Goal of the exercise: Among the entries that follow, find every line with the word "omnes" and list it.

Information supplied:

════════

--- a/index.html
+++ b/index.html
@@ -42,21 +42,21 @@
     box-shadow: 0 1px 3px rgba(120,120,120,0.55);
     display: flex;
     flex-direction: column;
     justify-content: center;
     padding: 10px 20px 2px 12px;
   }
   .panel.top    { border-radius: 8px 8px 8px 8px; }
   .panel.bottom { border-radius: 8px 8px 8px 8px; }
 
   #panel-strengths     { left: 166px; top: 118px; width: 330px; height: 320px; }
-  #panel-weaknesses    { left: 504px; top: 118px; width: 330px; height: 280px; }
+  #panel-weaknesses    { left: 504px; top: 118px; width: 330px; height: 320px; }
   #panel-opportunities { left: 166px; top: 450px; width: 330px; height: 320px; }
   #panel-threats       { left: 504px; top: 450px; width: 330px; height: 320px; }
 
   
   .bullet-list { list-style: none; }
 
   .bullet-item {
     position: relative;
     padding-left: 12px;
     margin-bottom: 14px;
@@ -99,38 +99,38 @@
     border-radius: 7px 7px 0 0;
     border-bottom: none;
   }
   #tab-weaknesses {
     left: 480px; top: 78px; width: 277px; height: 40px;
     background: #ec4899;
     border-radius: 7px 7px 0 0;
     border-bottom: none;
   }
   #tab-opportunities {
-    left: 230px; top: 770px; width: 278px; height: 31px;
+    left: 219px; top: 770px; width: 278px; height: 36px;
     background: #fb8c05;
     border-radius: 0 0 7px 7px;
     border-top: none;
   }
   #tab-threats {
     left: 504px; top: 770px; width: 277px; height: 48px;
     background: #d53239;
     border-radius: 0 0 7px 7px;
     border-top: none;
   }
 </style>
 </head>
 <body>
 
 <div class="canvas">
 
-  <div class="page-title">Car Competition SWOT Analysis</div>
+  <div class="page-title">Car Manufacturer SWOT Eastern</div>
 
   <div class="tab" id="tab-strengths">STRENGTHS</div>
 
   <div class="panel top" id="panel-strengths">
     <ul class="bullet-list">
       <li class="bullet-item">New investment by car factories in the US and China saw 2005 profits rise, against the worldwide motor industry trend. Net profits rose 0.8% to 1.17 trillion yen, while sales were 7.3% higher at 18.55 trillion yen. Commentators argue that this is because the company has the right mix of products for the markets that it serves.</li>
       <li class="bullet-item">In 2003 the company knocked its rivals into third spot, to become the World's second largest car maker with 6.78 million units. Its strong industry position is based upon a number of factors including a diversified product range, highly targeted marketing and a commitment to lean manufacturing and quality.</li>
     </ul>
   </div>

════════

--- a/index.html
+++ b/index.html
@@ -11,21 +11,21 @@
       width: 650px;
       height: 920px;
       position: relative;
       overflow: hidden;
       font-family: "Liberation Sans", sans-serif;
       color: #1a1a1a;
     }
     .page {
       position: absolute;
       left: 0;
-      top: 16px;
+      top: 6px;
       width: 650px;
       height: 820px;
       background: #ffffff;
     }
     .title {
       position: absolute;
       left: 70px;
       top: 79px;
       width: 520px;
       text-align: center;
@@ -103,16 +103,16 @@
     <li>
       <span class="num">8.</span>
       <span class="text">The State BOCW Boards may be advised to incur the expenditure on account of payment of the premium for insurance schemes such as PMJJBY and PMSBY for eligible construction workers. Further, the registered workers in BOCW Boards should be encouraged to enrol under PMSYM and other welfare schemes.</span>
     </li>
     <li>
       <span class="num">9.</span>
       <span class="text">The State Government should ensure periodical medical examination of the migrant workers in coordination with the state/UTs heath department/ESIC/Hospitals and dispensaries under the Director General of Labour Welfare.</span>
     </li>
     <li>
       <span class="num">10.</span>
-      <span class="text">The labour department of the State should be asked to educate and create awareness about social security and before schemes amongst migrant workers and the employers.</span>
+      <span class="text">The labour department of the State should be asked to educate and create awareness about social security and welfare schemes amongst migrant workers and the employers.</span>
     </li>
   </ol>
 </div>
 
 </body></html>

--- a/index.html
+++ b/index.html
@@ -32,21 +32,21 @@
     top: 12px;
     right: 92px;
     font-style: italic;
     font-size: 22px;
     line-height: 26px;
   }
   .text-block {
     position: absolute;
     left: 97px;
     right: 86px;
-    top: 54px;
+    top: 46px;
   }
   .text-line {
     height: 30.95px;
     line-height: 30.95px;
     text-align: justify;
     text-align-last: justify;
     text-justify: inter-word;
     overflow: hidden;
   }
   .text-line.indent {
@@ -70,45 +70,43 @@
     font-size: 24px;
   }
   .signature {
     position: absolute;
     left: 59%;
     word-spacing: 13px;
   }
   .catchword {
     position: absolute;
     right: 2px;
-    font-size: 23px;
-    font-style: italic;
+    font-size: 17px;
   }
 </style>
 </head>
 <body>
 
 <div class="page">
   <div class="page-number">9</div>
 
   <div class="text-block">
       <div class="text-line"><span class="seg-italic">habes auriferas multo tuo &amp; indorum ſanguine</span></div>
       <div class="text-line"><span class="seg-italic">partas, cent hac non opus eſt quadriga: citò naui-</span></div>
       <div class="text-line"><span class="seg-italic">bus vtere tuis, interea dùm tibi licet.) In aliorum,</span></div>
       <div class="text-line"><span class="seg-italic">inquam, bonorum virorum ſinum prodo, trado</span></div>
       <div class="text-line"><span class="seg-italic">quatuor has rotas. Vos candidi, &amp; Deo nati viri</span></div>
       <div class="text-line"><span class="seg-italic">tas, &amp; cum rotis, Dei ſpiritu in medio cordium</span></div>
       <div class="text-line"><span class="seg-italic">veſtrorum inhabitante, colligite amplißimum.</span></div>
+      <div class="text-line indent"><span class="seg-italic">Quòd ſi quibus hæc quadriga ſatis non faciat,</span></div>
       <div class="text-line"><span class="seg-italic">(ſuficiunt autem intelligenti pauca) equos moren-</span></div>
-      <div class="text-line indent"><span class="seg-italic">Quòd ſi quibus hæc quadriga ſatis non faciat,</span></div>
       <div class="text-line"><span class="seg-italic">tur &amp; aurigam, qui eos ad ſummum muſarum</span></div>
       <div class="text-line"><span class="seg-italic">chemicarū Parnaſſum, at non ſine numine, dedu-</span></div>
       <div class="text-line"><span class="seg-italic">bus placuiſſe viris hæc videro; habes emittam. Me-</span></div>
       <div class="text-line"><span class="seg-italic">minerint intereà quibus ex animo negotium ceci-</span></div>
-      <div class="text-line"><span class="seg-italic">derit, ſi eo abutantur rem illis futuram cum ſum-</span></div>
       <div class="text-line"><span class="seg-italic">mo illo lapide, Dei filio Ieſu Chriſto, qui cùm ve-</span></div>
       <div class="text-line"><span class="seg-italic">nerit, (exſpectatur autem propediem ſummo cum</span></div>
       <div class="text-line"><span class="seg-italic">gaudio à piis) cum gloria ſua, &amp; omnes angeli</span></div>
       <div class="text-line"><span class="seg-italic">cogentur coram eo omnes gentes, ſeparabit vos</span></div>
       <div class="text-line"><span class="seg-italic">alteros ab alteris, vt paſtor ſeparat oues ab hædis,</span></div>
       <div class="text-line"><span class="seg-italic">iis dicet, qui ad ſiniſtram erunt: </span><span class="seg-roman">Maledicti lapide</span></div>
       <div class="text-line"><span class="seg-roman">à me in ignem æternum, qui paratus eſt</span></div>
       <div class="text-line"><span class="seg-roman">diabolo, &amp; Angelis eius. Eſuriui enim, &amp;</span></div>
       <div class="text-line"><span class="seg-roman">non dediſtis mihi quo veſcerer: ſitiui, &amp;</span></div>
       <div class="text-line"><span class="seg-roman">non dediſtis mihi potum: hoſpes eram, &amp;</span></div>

════════

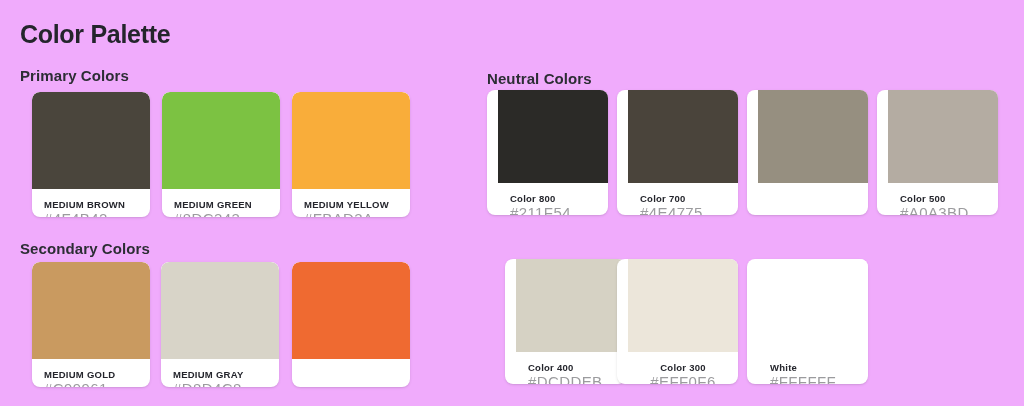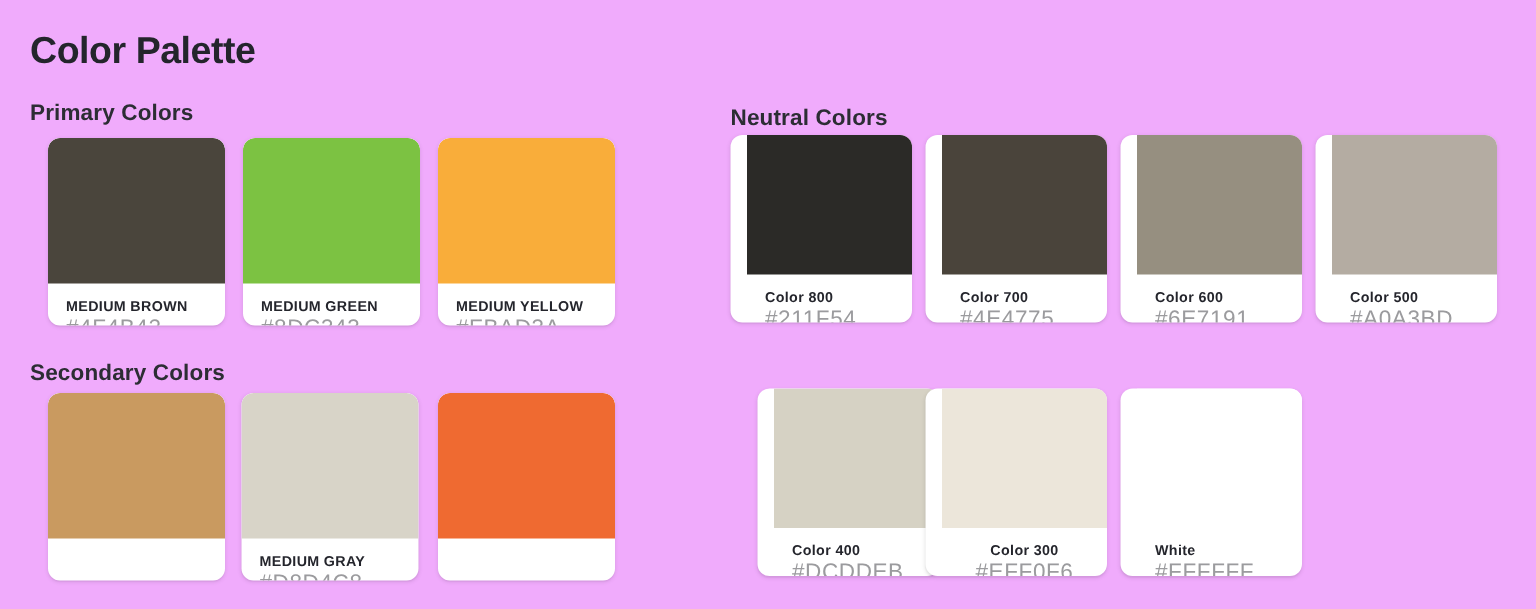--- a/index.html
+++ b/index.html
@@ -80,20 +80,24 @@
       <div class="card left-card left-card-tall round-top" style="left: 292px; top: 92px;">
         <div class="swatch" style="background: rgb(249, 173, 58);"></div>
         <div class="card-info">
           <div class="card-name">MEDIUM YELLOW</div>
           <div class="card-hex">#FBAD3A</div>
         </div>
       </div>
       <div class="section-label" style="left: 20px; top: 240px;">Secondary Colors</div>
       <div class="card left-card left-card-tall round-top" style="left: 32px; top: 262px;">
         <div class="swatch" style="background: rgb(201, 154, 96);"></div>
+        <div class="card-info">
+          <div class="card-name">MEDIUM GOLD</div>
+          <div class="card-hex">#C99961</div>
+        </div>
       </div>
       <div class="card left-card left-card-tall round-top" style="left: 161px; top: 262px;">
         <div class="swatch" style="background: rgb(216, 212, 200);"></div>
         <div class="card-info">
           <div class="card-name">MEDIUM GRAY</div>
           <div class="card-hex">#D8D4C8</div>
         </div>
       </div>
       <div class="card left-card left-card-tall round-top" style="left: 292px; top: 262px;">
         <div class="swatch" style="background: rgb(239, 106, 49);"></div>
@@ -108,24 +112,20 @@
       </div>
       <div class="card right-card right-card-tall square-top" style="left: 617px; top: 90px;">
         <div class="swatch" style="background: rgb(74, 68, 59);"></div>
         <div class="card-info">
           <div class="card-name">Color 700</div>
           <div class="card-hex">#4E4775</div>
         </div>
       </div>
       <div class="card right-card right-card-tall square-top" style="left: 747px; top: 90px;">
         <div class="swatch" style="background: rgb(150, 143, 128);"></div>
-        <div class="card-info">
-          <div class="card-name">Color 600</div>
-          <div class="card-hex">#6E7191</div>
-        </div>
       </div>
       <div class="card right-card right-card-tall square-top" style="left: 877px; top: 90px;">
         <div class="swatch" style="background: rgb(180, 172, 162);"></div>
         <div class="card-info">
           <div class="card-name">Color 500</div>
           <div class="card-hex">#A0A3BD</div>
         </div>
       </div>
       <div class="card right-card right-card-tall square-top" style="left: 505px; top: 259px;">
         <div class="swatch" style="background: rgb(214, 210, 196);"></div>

════════

Final answer:
       <div class="text-line"><span class="seg-italic">gaudio à piis) cum gloria ſua, &amp; omnes angeli</span></div>
       <div class="text-line"><span class="seg-italic">cogentur coram eo omnes gentes, ſeparabit vos</span></div>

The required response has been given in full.